Garson's attorney Jason Angelo has eliminated his client's attempt to be "David and Giant Material". Angelo's attempt to bring a case at the hearing, a conversation Garson had with the bankruptcy trustee (which had been sealed to court) led him to believe that he would have to make a formal bid until the end of April. He also repeated Garson's original documents about the unfair claim that the deal was ultimately taken to Canoo's CEO Anthony Aquila.

“I think it makes sense to allow redo here, so to speak,” Angelo said with the “sincerity and seriousness” of his clients. "I know, I know a lot."

Mark Felger, the attorney representing the bankruptcy trustee, disagrees with few disputes and negotiations are fair.

"We think it's very clear in terms of facts. She said, without him saying it," he told the judge. "Your honor, it's all in the email. I've read it a lot many times. I can't see any misunderstanding. I can't see any deception. It's obvious how we did it. He knows the ninth sales hearing and he chose not to submit anything."

Regarding the fairness of the sales process, Ferger said he and the trustees “focused on this internal sales (to the CEO).

"But they are the right people, and we've tried to negotiate. We've come to this agreement twelve times," he said. Ferger also repeated the claims made by the trustees in earlier documents and testimony that the cost of maintaining CANOO assets, especially their battery packs, is to spend too much money. He said delaying the sales process for too long can damage the value of the estate.

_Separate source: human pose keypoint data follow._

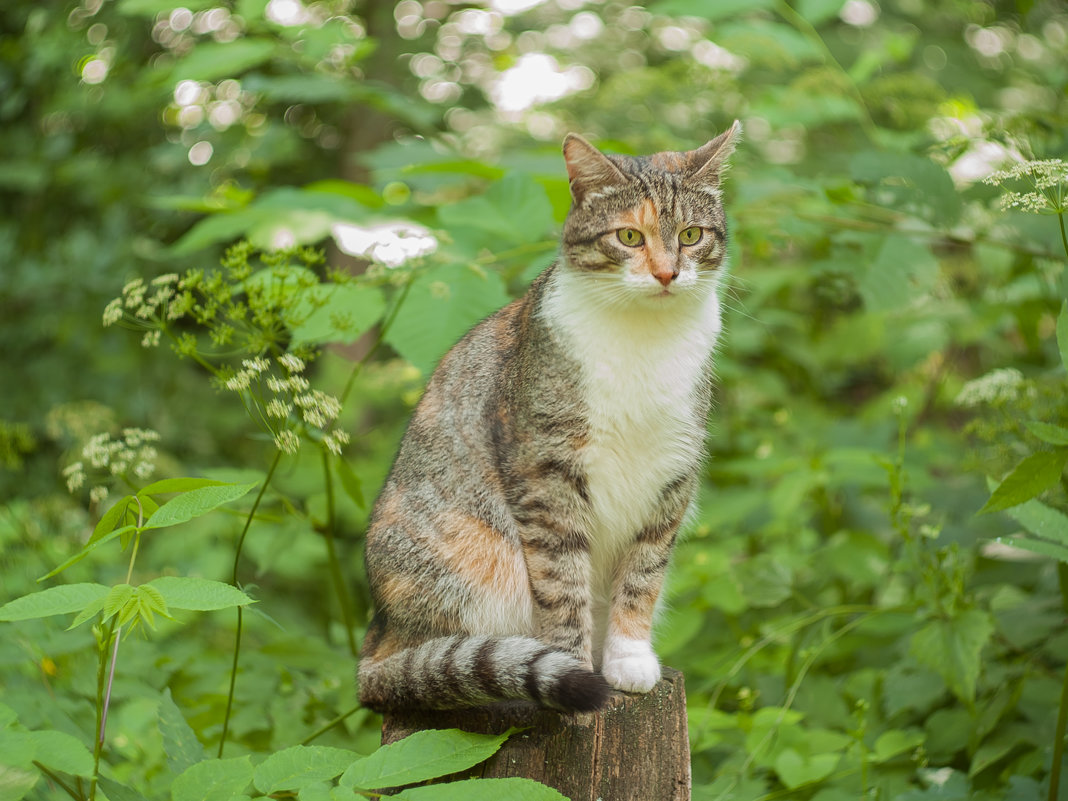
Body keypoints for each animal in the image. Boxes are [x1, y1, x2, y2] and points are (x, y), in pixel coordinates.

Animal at [354, 120, 739, 713]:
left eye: (692, 235)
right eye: (630, 237)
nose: (668, 273)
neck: (644, 340)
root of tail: (378, 635)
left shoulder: (671, 475)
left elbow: (642, 576)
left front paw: (628, 657)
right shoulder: (546, 473)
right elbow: (563, 582)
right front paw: (576, 664)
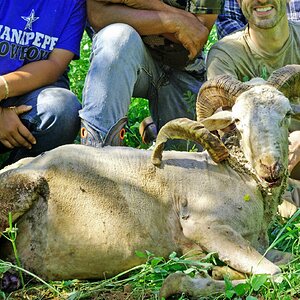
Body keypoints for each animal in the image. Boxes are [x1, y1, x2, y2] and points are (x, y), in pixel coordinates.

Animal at [0, 65, 298, 298]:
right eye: (238, 120)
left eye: (286, 114)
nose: (271, 169)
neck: (237, 175)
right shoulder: (207, 227)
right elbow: (276, 274)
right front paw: (183, 281)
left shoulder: (257, 244)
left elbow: (288, 260)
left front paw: (211, 268)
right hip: (19, 191)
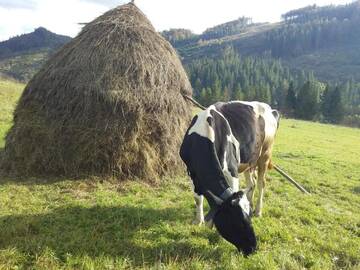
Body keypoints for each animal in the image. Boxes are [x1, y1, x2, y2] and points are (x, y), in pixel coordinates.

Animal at [179, 100, 280, 255]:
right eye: (239, 222)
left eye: (249, 219)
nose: (253, 248)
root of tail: (270, 109)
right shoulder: (191, 171)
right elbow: (197, 198)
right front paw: (198, 221)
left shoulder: (232, 170)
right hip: (249, 161)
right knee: (252, 183)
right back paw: (251, 202)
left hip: (265, 155)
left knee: (261, 183)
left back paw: (258, 210)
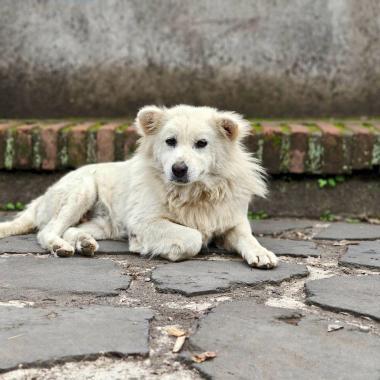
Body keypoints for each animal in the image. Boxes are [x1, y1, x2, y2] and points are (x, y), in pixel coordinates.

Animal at [0, 105, 280, 268]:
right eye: (170, 141)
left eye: (202, 143)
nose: (178, 169)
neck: (194, 194)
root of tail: (40, 200)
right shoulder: (145, 222)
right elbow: (193, 237)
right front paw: (165, 250)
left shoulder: (232, 220)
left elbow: (247, 237)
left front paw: (261, 253)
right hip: (82, 189)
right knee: (47, 232)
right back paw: (62, 247)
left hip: (102, 224)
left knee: (70, 230)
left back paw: (84, 243)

Judge Shannon quickly ruled Garson after hearing debates between Angelo, Felger and Aquila attorneys. He said the financier lacked a motion to defend the sale because Canoo did not owe him any money and did not submit a formal bid by the deadline.

“I sympathize with Mr. Garson’s frustration with me and satisfaction, a real interest in providing excellent bids and buying these assets,” Shannon said. “But it was a complex process carried out by the trustees in Chapter 7, and I don’t think Mr. Garson could address what the process was and what was necessary to fully participate in it.”

Shannon also noted that from the outset, the trustees identified who Aquila was and that his role as CEO alone did not prevent him from buying the company’s assets.

"I'm late for the process and hope to have the opportunity to participate and enter my bid. While the results are not what I hoped, I respect the court's decision and would like to congratulate Tony Aquila on it," Garson said in a statement from TechCrunch.

Charles Garson's statement has updated the story.